### WORK TO COMPLETE
Please turn all of the material below into a numbered list with one line per item, leaving out any blank lines.

### RECORD EXTRACTS
— START —
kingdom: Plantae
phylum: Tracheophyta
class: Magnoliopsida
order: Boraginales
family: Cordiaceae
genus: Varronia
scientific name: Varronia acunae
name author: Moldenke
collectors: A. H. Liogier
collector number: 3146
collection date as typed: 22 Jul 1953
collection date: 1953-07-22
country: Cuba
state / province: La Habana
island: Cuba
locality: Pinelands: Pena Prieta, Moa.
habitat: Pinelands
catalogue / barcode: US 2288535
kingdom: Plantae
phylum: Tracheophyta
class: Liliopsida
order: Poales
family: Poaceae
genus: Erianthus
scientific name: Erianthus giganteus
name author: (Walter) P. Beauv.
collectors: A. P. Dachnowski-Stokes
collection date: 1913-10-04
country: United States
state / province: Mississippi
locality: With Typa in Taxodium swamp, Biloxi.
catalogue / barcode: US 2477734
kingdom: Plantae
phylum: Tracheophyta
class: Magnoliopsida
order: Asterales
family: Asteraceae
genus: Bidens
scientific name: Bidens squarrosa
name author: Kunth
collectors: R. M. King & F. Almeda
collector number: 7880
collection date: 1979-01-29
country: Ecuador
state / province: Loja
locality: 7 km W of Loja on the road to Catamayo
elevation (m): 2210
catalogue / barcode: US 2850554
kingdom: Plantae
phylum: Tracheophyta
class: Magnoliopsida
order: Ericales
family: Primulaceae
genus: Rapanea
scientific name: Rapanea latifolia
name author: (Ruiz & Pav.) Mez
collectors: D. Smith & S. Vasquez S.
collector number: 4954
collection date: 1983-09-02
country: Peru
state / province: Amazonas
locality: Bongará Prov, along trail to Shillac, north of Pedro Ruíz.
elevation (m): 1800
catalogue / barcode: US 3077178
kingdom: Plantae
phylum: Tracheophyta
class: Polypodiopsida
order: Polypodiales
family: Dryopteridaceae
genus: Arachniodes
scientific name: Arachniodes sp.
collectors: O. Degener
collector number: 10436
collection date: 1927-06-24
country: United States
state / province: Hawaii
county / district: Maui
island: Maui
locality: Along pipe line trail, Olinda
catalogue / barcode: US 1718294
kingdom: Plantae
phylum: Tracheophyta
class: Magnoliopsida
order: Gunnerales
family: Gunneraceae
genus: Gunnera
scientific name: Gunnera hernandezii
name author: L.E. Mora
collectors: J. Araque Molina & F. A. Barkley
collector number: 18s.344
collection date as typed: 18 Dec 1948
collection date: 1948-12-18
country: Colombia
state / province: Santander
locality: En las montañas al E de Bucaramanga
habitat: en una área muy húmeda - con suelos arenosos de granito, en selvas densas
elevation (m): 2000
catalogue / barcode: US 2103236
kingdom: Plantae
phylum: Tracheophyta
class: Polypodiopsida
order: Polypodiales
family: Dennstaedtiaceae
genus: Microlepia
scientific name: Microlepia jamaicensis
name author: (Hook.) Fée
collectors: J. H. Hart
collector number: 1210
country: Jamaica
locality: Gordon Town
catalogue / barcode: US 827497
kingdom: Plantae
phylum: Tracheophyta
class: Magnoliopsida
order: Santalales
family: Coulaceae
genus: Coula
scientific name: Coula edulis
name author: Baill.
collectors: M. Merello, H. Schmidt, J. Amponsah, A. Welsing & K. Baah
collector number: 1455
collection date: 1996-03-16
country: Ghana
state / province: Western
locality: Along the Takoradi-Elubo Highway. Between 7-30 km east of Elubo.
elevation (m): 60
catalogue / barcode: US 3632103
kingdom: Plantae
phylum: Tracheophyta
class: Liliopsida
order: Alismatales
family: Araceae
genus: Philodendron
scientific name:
— END —
### RESPONSE TO THE TASK
1. kingdom: Plantae
2. phylum: Tracheophyta
3. class: Magnoliopsida
4. order: Boraginales
5. family: Cordiaceae
6. genus: Varronia
7. scientific name: Varronia acunae
8. name author: Moldenke
9. collectors: A. H. Liogier
10. collector number: 3146
11. collection date as typed: 22 Jul 1953
12. collection date: 1953-07-22
13. country: Cuba
14. state / province: La Habana
15. island: Cuba
16. locality: Pinelands: Pena Prieta, Moa.
17. habitat: Pinelands
18. catalogue / barcode: US 2288535
19. kingdom: Plantae
20. phylum: Tracheophyta
21. class: Liliopsida
22. order: Poales
23. family: Poaceae
24. genus: Erianthus
25. scientific name: Erianthus giganteus
26. name author: (Walter) P. Beauv.
27. collectors: A. P. Dachnowski-Stokes
28. collection date: 1913-10-04
29. country: United States
30. state / province: Mississippi
31. locality: With Typa in Taxodium swamp, Biloxi.
32. catalogue / barcode: US 2477734
33. kingdom: Plantae
34. phylum: Tracheophyta
35. class: Magnoliopsida
36. order: Asterales
37. family: Asteraceae
38. genus: Bidens
39. scientific name: Bidens squarrosa
40. name author: Kunth
41. collectors: R. M. King & F. Almeda
42. collector number: 7880
43. collection date: 1979-01-29
44. country: Ecuador
45. state / province: Loja
46. locality: 7 km W of Loja on the road to Catamayo
47. elevation (m): 2210
48. catalogue / barcode: US 2850554
49. kingdom: Plantae
50. phylum: Tracheophyta
51. class: Magnoliopsida
52. order: Ericales
53. family: Primulaceae
54. genus: Rapanea
55. scientific name: Rapanea latifolia
56. name author: (Ruiz & Pav.) Mez
57. collectors: D. Smith & S. Vasquez S.
58. collector number: 4954
59. collection date: 1983-09-02
60. country: Peru
61. state / province: Amazonas
62. locality: Bongará Prov, along trail to Shillac, north of Pedro Ruíz.
63. elevation (m): 1800
64. catalogue / barcode: US 3077178
65. kingdom: Plantae
66. phylum: Tracheophyta
67. class: Polypodiopsida
68. order: Polypodiales
69. family: Dryopteridaceae
70. genus: Arachniodes
71. scientific name: Arachniodes sp.
72. collectors: O. Degener
73. collector number: 10436
74. collection date: 1927-06-24
75. country: United States
76. state / province: Hawaii
77. county / district: Maui
78. island: Maui
79. locality: Along pipe line trail, Olinda
80. catalogue / barcode: US 1718294
81. kingdom: Plantae
82. phylum: Tracheophyta
83. class: Magnoliopsida
84. order: Gunnerales
85. family: Gunneraceae
86. genus: Gunnera
87. scientific name: Gunnera hernandezii
88. name author: L.E. Mora
89. collectors: J. Araque Molina & F. A. Barkley
90. collector number: 18s.344
91. collection date as typed: 18 Dec 1948
92. collection date: 1948-12-18
93. country: Colombia
94. state / province: Santander
95. locality: En las montañas al E de Bucaramanga
96. habitat: en una área muy húmeda - con suelos arenosos de granito, en selvas densas
97. elevation (m): 2000
98. catalogue / barcode: US 2103236
99. kingdom: Plantae
100. phylum: Tracheophyta
101. class: Polypodiopsida
102. order: Polypodiales
103. family: Dennstaedtiaceae
104. genus: Microlepia
105. scientific name: Microlepia jamaicensis
106. name author: (Hook.) Fée
107. collectors: J. H. Hart
108. collector number: 1210
109. country: Jamaica
110. locality: Gordon Town
111. catalogue / barcode: US 827497
112. kingdom: Plantae
113. phylum: Tracheophyta
114. class: Magnoliopsida
115. order: Santalales
116. family: Coulaceae
117. genus: Coula
118. scientific name: Coula edulis
119. name author: Baill.
120. collectors: M. Merello, H. Schmidt, J. Amponsah, A. Welsing & K. Baah
121. collector number: 1455
122. collection date: 1996-03-16
123. country: Ghana
124. state / province: Western
125. locality: Along the Takoradi-Elubo Highway. Between 7-30 km east of Elubo.
126. elevation (m): 60
127. catalogue / barcode: US 3632103
128. kingdom: Plantae
129. phylum: Tracheophyta
130. class: Liliopsida
131. order: Alismatales
132. family: Araceae
133. genus: Philodendron
134. scientific name:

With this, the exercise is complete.